**Objectif 1**
Résumez en deux phrases l'extrait de texte qui suit.

Coton de traiter d’un livre douloureux avec détachement. Indécent même. Plus encore s’il nous le faut faire en quelques centaines de mots. À peine. Ce qui d’ailleurs explique (?) que le soussigné n’ait enfin donné naissance à sa progéniture de papier que six mois, huit mois, neuf mois… après tout le monde.
Mais j’aurais bien mauvaise grâce à me plaindre : Francis Simard et ses compagnons, eux, ne se sont pas contentés de rédiger des p’tits feuillets, bien au chaud, pour des périodiques littéraires qu’on lit confortablement blottis dans le plus douillet fauteuil du loft désemmuré. Eux, ils ont fait l’Histoire. Tantôt claustrés l’un sur l’autre plus de 24 heures dans la garde-robe trafiquée d’un appartement de Montréal, tantôt tout aussi recroquevillés sous la neige à Saint-Bonaventure en Mauricie. Tantôt surtout écrasés par l’angoisse dans cette maison du 5630 de la rue Armstrong, à Saint-Hubert PQ (Pays Québec), et dont ils se sont plus d’une fois convaincus, chacun à part soi, qu’elle constituerait leur propre tombeau. Tissée de rudes « anecdotes » parfois. L’Histoire.

**Données d'entrée**
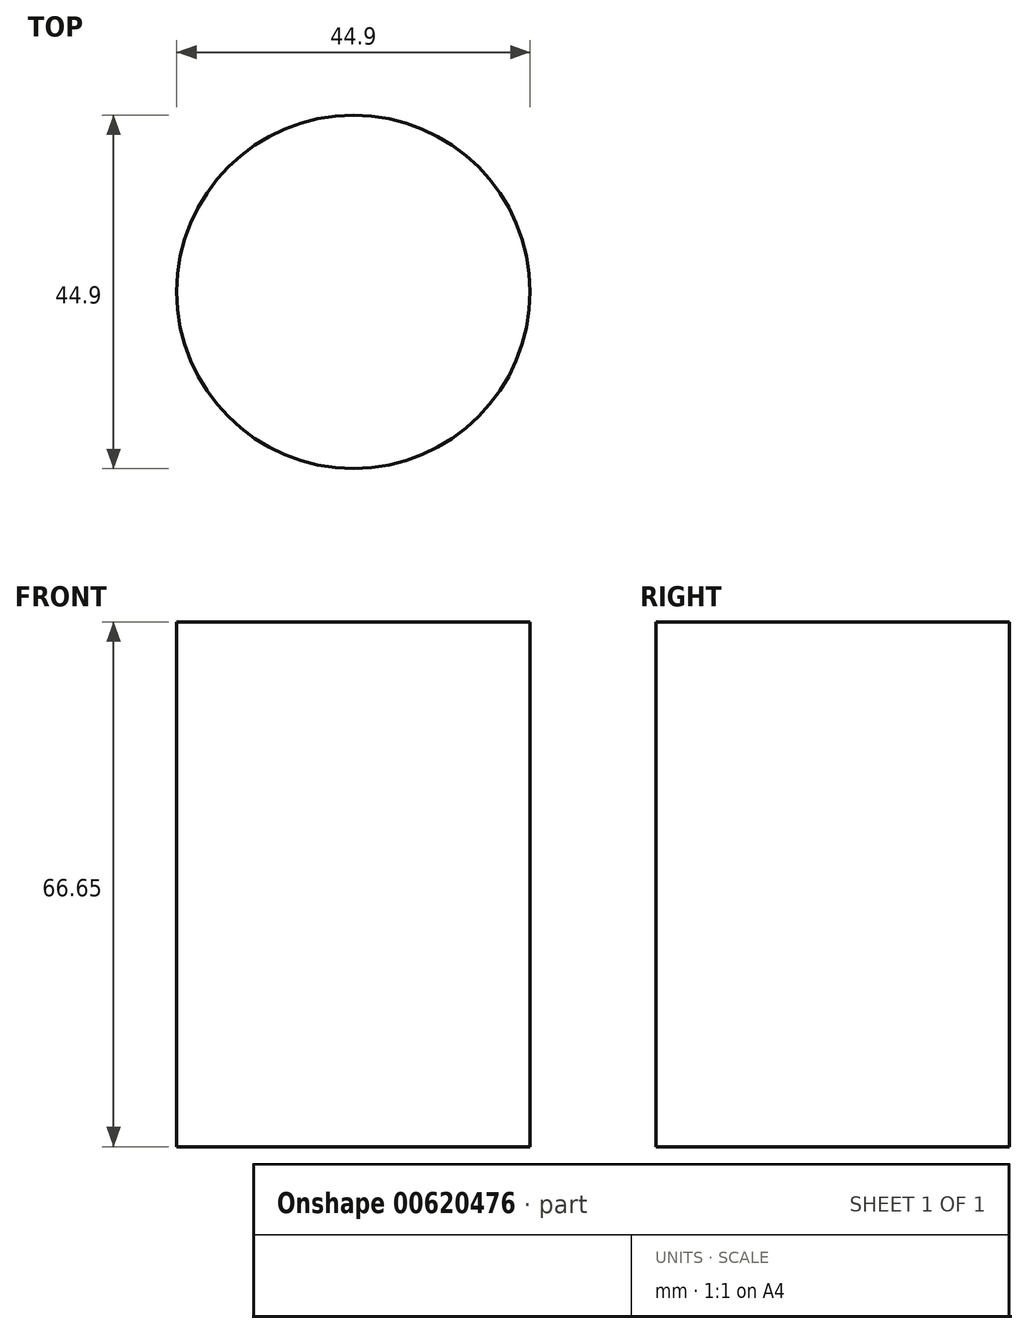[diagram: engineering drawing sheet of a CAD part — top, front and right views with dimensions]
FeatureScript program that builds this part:
annotation { "Feature Type Name" : "Feature", "Feature Type Description" : "" }
export const myFeature = defineFeature(function(context is Context, id is Id, definition is map)
    precondition{}
    {
        {
            var Q0;
            Q0=qCreatedBy(makeId("Front.planeOp"),FACE);
            var sketch = newSketch(context, id + "F0", { "sketchPlane" : qUnion([Q0])});
            skLineSegment(sketch, "E0.bottom", {"start": v(0, 74.24) * mm, "end": v(-43.96, 74.24) * mm});
            skLineSegment(sketch, "E0.top", {"start": v(0, 55.95) * mm, "end": v(-43.96, 55.95) * mm});
            skLineSegment(sketch, "E0.left", {"start": v(0, 74.24) * mm, "end": v(0, 55.95) * mm});
            skLineSegment(sketch, "E0.right", {"start": v(-43.96, 74.24) * mm, "end": v(-43.96, 55.95) * mm});
            skLineSegment(sketch, "E1.bottom", {"start": v(0, 55.95) * mm, "end": v(-34.82, 55.95) * mm});
            skLineSegment(sketch, "E1.top", {"start": v(0, 38.48) * mm, "end": v(-34.82, 38.48) * mm});
            skLineSegment(sketch, "E1.left", {"start": v(0, 55.95) * mm, "end": v(0, 38.48) * mm});
            skLineSegment(sketch, "E1.right", {"start": v(-34.82, 55.95) * mm, "end": v(-34.82, 38.48) * mm});
            skLineSegment(sketch, "E2.bottom", {"start": v(0, 38.48) * mm, "end": v(-28.9, 38.48) * mm});
            skLineSegment(sketch, "E2.top", {"start": v(0, 20.73) * mm, "end": v(-28.9, 20.73) * mm});
            skLineSegment(sketch, "E2.left", {"start": v(0, 38.48) * mm, "end": v(0, 20.73) * mm});
            skLineSegment(sketch, "E2.right", {"start": v(-28.9, 38.48) * mm, "end": v(-28.9, 20.73) * mm});
            skLineSegment(sketch, "E3.bottom", {"start": v(0, 20.73) * mm, "end": v(-21.1, 20.73) * mm});
            skLineSegment(sketch, "E3.top", {"start": v(0, 9.98) * mm, "end": v(-21.1, 9.98) * mm});
            skLineSegment(sketch, "E3.left", {"start": v(0, 20.73) * mm, "end": v(0, 9.98) * mm});
            skLineSegment(sketch, "E3.right", {"start": v(-21.1, 20.73) * mm, "end": v(-21.1, 9.98) * mm});
            skLineSegment(sketch, "E4.bottom", {"start": v(0, 9.98) * mm, "end": v(-15.2, 9.98) * mm});
            skLineSegment(sketch, "E4.top", {"start": v(0, 0) * mm, "end": v(-15.2, 0) * mm});
            skLineSegment(sketch, "E4.left", {"start": v(0, 9.98) * mm, "end": v(0, 0) * mm});
            skLineSegment(sketch, "E4.right", {"start": v(-15.2, 9.98) * mm, "end": v(-15.2, 0) * mm});
            skLineSegment(sketch, "E5.bottom", {"start": v(0, 0) * mm, "end": v(-22.45, 0) * mm});
            skLineSegment(sketch, "E5.top", {"start": v(0, -66.65) * mm, "end": v(-22.45, -66.65) * mm});
            skLineSegment(sketch, "E5.left", {"start": v(0, 0) * mm, "end": v(0, -66.65) * mm});
            skLineSegment(sketch, "E5.right", {"start": v(-22.45, 0) * mm, "end": v(-22.45, -66.65) * mm});
            skLineSegment(sketch, "E6.bottom", {"start": v(0, -66.65) * mm, "end": v(-16.27, -66.65) * mm});
            skLineSegment(sketch, "E6.top", {"start": v(0, -70.42) * mm, "end": v(-16.27, -70.42) * mm});
            skLineSegment(sketch, "E6.left", {"start": v(0, -66.65) * mm, "end": v(0, -70.42) * mm});
            skLineSegment(sketch, "E6.right", {"start": v(-16.27, -66.65) * mm, "end": v(-16.27, -70.42) * mm});
            skLineSegment(sketch, "E7.bottom", {"start": v(0, -70.42) * mm, "end": v(-41.8, -70.42) * mm});
            skLineSegment(sketch, "E7.top", {"start": v(0, -77.95) * mm, "end": v(-41.8, -77.95) * mm});
            skLineSegment(sketch, "E7.left", {"start": v(0, -70.42) * mm, "end": v(0, -77.95) * mm});
            skLineSegment(sketch, "E7.right", {"start": v(-41.8, -70.42) * mm, "end": v(-41.8, -77.95) * mm});
            skPoint(sketch, "E8.oppositeSnap0", {"position": v(-41.8, -74.18) * mm});
            skLineSegment(sketch, "E8.bottom", {"start": v(-41.8, -74.18) * mm, "end": v(-35.09, -74.18) * mm});
            skLineSegment(sketch, "E8.top", {"start": v(-41.8, -74.18) * mm, "end": v(-35.09, -74.18) * mm});
            skLineSegment(sketch, "E8.left", {"start": v(-41.8, -74.18) * mm, "end": v(-41.8, -74.18) * mm});
            skLineSegment(sketch, "E8.right", {"start": v(-35.09, -74.18) * mm, "end": v(-35.09, -74.18) * mm});
            skSolve(sketch);
        }
        {
            var Q0;
            Q0=makeQuery(id+"F0.imprint","IMPRINT",FACE,{"disambiguationData":[TD([[makeQuery(id+"F0.imprint","IMPRINT",EDGE,{"derivedFrom":sQuery(id+"F0.wireOp",EDGE,"E1.bottom")}),1.0]])]});
            var Q1;
            Q1=makeQuery(id+"F0.imprint","IMPRINT",FACE,{"disambiguationData":[TD([[makeQuery(id+"F0.imprint","IMPRINT",EDGE,{"derivedFrom":sQuery(id+"F0.wireOp",EDGE,"E2.bottom")}),1.0]])]});
            var Q2;
            Q2=makeQuery(id+"F0.imprint","IMPRINT",FACE,{"disambiguationData":[TD([[makeQuery(id+"F0.imprint","IMPRINT",EDGE,{"derivedFrom":sQuery(id+"F0.wireOp",EDGE,"E6.bottom")}),1.0]])]});
            var Q3;
            Q3=makeQuery(id+"F0.imprint","IMPRINT",FACE,{"disambiguationData":[TD([[makeQuery(id+"F0.imprint","IMPRINT",EDGE,{"derivedFrom":sQuery(id+"F0.wireOp",EDGE,"E5.top")}),-1.0]])]});
            var Q4;
            Q4=makeQuery(id+"F0.imprint","IMPRINT",FACE,{"disambiguationData":[TD([[makeQuery(id+"F0.imprint","IMPRINT",EDGE,{"derivedFrom":sQuery(id+"F0.wireOp",EDGE,"E4.bottom")}),1.0]])]});
            var Q5;
            Q5=makeQuery(id+"F0.imprint","IMPRINT",FACE,{"disambiguationData":[TD([[makeQuery(id+"F0.imprint","IMPRINT",EDGE,{"derivedFrom":sQuery(id+"F0.wireOp",EDGE,"E3.bottom")}),1.0]])]});
            var Q6;
            Q6=sQuery(id+"F0.wireOp",EDGE,"E7.left");
            revolve(context, id + "F1", {"entities" : qUnion([Q0, Q1, Q2, Q3, Q4, Q5]), "axis" : qUnion([Q6]), "revolveType" : RevolveType.FULL});
        }
    });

**Objectif 2**
Réécrivez en tableau Markdown tout ce qui va du début des rangées jusqu'à la ligne contenant "var sketch = newSketch(context, id", bornes incluses, avec une colonne « N° » pour le numéro de ligne et une colonne « Ligne » pour son texte. Omettez les lignes vides et laissez les images hors de la réponse.

**Réponse complète 1**
Traiter avec détachement d'un livre douloureux, en quelques centaines de mots à peine, paraît malaisé, voire indécent, ce qui expliquerait peut-être que ce compte rendu arrive des mois après tous les autres. Se plaindre serait pourtant malvenu, car Francis Simard et ses compagnons ont fait l'Histoire : enfermés plus de 24 heures dans une garde-robe trafiquée d'un appartement de Montréal, recroquevillés sous la neige à Saint-Bonaventure, écrasés d'angoisse dans la maison du 5630 de la rue Armstrong, à Saint-Hubert, qu'ils ont cru devenir leur tombeau.

**Réponse complète 2**
| N° | Ligne |
|---|---|
| 1 | [diagram: engineering drawing sheet of a CAD part — top, front and right views with dimensions] |
| 2 | FeatureScript program that builds this part: |
| 3 | annotation { "Feature Type Name" : "Feature", "Feature Type Description" : "" } |
| 4 | export const myFeature = defineFeature(function(context is Context, id is Id, definition is map) |
| 5 |     precondition{} |
| 6 |     { |
| 7 |         { |
| 8 |             var Q0; |
| 9 |             Q0=qCreatedBy(makeId("Front.planeOp"),FACE); |
| 10 |             var sketch = newSketch(context, id + "F0", { "sketchPlane" : qUnion([Q0])}); |